> **PROBLEM TO SOLVE**
Rewrite the part that opens with the line containing "这也是我写《微信互联网平民创业》的初衷 —— 我甚至能感觉到自己想要尽快完成的冲动……" and closes with the line containing "## 6. 为什么总是要更重视选择？", changing "琢磨" to "思考" and keeping everything else the same.

[Start of Attachment]

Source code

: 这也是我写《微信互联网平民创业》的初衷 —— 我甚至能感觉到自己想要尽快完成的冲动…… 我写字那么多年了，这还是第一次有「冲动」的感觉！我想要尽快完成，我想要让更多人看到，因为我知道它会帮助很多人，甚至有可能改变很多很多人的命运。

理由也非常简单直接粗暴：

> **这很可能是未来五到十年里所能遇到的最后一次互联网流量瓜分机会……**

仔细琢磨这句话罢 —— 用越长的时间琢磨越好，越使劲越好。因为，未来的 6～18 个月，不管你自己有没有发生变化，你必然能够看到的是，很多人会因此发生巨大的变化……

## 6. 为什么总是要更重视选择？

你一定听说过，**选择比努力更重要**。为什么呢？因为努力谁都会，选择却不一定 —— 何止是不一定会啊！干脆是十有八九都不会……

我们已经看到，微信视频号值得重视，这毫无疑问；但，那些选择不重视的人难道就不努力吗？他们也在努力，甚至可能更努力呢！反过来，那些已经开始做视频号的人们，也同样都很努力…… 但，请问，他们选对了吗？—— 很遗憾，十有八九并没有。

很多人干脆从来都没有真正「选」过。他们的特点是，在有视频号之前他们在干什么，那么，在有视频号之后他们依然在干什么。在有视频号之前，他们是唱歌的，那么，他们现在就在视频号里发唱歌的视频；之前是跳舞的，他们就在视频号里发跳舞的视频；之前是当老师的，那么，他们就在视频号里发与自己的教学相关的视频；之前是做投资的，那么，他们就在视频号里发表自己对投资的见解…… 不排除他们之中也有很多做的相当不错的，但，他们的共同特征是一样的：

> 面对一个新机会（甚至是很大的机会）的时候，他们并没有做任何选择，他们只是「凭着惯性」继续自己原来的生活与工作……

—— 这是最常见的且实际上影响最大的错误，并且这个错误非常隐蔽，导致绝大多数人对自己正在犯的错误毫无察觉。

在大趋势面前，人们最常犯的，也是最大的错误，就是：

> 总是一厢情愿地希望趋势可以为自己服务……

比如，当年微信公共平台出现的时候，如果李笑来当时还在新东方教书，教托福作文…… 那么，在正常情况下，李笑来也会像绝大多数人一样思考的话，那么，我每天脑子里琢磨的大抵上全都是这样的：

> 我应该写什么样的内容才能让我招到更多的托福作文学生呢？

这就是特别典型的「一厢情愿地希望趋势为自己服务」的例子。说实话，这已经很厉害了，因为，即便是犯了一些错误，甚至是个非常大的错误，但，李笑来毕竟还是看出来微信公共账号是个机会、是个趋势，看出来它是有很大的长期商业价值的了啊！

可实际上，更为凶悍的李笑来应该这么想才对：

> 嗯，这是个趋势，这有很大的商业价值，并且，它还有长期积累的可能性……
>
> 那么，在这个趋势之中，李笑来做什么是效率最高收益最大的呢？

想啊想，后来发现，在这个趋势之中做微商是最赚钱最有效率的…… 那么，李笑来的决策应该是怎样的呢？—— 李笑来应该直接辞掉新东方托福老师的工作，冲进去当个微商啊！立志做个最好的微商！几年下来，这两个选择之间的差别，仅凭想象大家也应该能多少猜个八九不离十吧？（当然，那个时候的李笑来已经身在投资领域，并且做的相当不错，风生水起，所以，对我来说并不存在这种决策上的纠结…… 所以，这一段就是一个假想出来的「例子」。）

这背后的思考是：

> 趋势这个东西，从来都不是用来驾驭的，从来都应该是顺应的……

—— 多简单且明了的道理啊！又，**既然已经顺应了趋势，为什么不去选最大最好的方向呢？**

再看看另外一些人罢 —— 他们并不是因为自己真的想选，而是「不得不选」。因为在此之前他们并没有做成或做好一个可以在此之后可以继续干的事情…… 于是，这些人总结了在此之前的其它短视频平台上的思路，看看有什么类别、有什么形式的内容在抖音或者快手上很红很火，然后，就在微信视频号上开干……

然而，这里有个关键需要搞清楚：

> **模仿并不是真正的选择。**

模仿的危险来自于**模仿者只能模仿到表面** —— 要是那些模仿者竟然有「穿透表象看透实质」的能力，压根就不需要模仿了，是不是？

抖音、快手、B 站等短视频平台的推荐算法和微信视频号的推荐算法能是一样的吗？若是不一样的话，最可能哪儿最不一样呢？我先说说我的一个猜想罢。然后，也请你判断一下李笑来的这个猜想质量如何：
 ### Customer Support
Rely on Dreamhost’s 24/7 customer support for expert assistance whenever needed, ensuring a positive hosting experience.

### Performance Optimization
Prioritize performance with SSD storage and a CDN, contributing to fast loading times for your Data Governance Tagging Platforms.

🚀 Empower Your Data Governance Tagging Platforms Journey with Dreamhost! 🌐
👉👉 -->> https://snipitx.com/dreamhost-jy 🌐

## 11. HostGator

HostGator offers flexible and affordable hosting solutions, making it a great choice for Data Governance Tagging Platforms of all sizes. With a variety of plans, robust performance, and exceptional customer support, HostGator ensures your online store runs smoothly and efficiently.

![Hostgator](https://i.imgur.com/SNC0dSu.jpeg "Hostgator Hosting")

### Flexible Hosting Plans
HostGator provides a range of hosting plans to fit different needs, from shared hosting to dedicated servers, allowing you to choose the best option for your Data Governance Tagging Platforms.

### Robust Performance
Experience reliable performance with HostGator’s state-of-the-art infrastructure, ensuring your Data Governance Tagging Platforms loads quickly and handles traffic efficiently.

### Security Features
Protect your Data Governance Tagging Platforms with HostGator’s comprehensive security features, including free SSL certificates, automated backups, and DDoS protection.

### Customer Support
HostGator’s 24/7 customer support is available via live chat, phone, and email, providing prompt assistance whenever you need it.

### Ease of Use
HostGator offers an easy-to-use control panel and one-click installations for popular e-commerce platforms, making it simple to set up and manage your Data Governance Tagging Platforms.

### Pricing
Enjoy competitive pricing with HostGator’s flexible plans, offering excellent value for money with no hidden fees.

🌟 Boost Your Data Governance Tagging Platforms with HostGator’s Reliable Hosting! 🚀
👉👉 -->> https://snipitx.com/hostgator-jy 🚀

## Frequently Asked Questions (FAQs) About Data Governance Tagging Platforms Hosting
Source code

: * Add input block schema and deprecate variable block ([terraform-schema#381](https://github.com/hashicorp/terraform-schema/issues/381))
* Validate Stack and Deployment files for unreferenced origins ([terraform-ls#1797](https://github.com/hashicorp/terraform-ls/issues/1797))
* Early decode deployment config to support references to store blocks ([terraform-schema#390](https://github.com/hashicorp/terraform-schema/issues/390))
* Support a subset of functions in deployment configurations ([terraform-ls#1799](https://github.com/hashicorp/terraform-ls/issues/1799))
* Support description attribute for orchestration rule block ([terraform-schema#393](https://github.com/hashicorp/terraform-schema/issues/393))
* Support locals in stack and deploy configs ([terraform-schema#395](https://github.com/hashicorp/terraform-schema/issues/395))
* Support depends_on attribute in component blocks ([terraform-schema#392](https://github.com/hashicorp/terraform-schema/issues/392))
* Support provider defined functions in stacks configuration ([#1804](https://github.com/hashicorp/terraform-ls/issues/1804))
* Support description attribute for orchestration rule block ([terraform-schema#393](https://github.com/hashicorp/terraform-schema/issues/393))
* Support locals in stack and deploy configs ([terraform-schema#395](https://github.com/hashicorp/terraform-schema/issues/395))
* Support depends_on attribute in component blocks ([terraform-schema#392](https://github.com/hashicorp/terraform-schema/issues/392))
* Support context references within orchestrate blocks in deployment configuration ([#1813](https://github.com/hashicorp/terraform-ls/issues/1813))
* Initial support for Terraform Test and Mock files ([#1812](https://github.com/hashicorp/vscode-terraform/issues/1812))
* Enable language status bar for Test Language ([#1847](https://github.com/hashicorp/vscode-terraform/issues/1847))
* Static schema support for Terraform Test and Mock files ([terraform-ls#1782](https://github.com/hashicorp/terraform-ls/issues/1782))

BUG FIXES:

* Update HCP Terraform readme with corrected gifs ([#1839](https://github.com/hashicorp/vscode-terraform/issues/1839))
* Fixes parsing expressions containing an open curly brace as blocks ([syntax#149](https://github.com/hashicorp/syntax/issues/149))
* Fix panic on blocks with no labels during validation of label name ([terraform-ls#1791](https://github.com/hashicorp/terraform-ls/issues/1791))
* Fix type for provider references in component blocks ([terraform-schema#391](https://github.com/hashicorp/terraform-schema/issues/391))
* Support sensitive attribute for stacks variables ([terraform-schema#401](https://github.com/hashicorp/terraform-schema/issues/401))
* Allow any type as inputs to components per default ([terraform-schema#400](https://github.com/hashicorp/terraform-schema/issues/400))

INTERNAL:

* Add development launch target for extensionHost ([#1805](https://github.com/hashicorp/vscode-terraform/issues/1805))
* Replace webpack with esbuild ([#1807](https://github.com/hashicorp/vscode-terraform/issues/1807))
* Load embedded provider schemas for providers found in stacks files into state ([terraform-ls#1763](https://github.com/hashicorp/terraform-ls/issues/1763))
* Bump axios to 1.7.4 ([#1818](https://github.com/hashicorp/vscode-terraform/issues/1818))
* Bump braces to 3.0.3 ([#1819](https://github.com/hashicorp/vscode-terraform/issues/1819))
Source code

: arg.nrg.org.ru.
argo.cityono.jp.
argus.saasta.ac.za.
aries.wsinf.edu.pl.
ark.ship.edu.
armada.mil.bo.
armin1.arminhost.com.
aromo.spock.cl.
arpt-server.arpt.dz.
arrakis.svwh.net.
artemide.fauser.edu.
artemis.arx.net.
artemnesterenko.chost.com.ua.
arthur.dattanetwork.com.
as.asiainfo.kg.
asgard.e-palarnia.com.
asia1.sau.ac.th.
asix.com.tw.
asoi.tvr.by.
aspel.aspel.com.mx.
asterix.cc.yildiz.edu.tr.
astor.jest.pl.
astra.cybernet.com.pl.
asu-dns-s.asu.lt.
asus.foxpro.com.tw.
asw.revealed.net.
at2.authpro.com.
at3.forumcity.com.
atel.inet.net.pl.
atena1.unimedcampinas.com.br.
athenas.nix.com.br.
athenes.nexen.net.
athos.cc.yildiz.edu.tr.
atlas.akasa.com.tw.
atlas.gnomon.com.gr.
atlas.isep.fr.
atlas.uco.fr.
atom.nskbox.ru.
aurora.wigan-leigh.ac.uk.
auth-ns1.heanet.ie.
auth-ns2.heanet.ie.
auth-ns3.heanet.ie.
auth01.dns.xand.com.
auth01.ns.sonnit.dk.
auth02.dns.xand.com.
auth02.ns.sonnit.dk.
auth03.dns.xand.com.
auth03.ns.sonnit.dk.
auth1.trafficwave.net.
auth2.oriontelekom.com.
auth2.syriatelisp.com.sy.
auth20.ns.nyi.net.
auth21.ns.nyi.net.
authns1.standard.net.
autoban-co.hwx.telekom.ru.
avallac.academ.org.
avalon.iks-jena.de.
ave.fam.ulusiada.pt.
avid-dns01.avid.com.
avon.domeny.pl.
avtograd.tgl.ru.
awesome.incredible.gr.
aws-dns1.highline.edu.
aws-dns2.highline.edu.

[End of Attachment]

> **ANSWER BELOW**
: 这也是我写《微信互联网平民创业》的初衷 —— 我甚至能感觉到自己想要尽快完成的冲动…… 我写字那么多年了，这还是第一次有「冲动」的感觉！我想要尽快完成，我想要让更多人看到，因为我知道它会帮助很多人，甚至有可能改变很多很多人的命运。

理由也非常简单直接粗暴：

> **这很可能是未来五到十年里所能遇到的最后一次互联网流量瓜分机会……**

仔细思考这句话罢 —— 用越长的时间思考越好，越使劲越好。因为，未来的 6～18 个月，不管你自己有没有发生变化，你必然能够看到的是，很多人会因此发生巨大的变化……

## 6. 为什么总是要更重视选择？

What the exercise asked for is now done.